Attività da svolgere:
a) In base al brano sulla Mostra, per quale motivo negli anni Duemiladieci la Mostra diventa un «luogo benefico e portafortuna»? Risponda in una, due o tre frasi.
b) Trascriva dal brano sulla Mostra il passo da «Intanto prosegue il» a «Toronto e Cannes.».

Brano:

Intanto prosegue il rafforzamento del rapporto con Hollywood: il palmarès del 2012 vede affermarsi The Master di Paul Thomas Anderson, Leone d’argento e Coppa Volpi ex aequo ai protagonisti Joaquin Phoenix e Philip Seymour Hoffman (ma il Leone d’oro se lo aggiudica il coreano Kim Ki-duk con Pietà). E, proprio negli anni Duemiladieci, la Mostra assurge a «luogo benefico e portafortuna» (scrive Brunetta nel suo racconto della manifestazione), sottraendo terreno a Toronto e Cannes.

Sono diversi, infatti, i film presentati e premiati al Lido che poi trionfano agli Oscar. A partire da Gravity di Alfonso Cuarón, apertura del 2013 (anno del passaggio al digitale delle sale italiane), poi vincitore di 7 statuette dell’Academy tra cui Miglior regia. Tocca poi a Birdman (2014) di Alejandro González Iñárritu (4 Oscar tra cui Miglior film) e Il caso Spotlight di Tom McCarthy (2015, altro Oscar al Miglior film), e per pochissimo La La Land (Coppa Volpi nel 2016 a Emma Stone) non si aggiudica la statuetta principale (ottenendone comunque 6, tra cui quella al regista Damien Chazelle).

Materiale fornito:
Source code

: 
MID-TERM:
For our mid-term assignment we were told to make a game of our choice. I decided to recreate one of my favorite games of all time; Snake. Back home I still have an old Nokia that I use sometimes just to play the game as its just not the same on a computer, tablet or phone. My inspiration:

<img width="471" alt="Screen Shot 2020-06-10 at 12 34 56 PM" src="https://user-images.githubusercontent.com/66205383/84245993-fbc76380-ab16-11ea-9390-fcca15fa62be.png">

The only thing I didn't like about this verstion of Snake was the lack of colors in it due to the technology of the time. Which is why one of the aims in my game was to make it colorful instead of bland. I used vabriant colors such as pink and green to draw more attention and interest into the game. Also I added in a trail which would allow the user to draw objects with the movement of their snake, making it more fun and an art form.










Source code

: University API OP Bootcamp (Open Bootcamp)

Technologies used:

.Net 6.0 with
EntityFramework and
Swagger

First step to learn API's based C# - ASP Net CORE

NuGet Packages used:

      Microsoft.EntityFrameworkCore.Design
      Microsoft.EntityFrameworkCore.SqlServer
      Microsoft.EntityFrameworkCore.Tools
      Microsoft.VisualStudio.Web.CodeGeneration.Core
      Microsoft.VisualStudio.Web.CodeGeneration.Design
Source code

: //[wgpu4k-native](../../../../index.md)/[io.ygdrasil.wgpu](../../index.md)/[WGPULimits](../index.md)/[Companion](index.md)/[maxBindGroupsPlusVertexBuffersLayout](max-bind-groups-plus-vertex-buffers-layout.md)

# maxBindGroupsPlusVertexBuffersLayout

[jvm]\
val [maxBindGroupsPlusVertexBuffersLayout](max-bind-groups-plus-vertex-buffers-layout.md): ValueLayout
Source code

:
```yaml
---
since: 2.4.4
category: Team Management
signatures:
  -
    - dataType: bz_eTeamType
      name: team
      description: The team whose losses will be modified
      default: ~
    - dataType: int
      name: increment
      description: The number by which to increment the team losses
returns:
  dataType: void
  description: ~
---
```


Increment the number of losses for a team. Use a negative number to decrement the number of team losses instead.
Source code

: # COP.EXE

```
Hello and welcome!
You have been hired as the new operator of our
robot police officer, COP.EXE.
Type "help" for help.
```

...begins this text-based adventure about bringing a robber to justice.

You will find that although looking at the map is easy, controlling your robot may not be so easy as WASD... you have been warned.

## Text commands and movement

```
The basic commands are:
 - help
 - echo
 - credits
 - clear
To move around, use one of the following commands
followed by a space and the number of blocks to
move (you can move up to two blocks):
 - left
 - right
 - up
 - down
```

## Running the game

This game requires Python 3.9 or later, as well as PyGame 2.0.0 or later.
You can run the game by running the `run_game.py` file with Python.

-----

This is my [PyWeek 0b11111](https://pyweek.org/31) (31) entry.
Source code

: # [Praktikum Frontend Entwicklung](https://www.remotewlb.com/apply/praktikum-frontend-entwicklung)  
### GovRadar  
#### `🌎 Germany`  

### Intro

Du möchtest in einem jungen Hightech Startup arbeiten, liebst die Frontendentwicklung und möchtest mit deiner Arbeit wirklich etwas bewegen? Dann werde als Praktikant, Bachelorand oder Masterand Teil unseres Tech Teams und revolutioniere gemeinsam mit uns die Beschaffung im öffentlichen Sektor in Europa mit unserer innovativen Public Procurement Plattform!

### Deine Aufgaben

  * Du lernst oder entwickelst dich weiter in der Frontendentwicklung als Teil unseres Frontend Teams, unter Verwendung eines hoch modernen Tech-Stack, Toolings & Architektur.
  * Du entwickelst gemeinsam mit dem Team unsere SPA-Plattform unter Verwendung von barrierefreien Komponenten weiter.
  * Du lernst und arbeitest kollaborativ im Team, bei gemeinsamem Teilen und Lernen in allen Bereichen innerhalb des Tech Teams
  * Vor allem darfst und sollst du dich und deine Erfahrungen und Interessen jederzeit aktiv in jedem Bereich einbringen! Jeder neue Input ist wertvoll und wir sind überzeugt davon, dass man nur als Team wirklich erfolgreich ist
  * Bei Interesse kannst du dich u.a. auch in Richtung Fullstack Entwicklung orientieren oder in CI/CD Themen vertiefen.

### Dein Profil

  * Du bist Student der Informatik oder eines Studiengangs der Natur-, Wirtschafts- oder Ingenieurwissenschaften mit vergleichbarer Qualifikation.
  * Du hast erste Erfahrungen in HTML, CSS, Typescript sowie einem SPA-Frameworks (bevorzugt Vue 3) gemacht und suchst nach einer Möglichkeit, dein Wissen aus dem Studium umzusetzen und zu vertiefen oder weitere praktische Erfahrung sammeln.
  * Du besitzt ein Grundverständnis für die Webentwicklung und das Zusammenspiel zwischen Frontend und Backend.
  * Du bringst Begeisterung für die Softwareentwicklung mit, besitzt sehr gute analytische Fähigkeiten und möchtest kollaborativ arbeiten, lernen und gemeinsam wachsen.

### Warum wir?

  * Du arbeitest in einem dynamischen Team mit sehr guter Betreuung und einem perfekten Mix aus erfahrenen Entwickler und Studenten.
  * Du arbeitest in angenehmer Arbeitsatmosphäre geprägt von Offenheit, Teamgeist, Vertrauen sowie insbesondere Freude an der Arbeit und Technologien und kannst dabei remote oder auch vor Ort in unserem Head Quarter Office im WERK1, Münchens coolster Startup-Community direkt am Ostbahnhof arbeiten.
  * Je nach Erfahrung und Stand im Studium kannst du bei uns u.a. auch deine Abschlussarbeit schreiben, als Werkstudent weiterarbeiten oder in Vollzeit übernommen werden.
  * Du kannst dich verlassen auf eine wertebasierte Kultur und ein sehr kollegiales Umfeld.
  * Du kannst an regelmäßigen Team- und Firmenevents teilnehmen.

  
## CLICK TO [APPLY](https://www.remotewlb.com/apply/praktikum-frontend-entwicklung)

Esercizio svolto:
a) Perché diversi film presentati e premiati al Lido trionfano poi agli Oscar. Il primo è Gravity di Alfonso Cuarón, film d'apertura del 2013 e vincitore di 7 statuette. Seguono Birdman e Il caso Spotlight, entrambi premiati con l'Oscar al Miglior film.

b)
Intanto prosegue il rafforzamento del rapporto con Hollywood: il palmarès del 2012 vede affermarsi The Master di Paul Thomas Anderson, Leone d’argento e Coppa Volpi ex aequo ai protagonisti Joaquin Phoenix e Philip Seymour Hoffman (ma il Leone d’oro se lo aggiudica il coreano Kim Ki-duk con Pietà). E, proprio negli anni Duemiladieci, la Mostra assurge a «luogo benefico e portafortuna» (scrive Brunetta nel suo racconto della manifestazione), sottraendo terreno a Toronto e Cannes.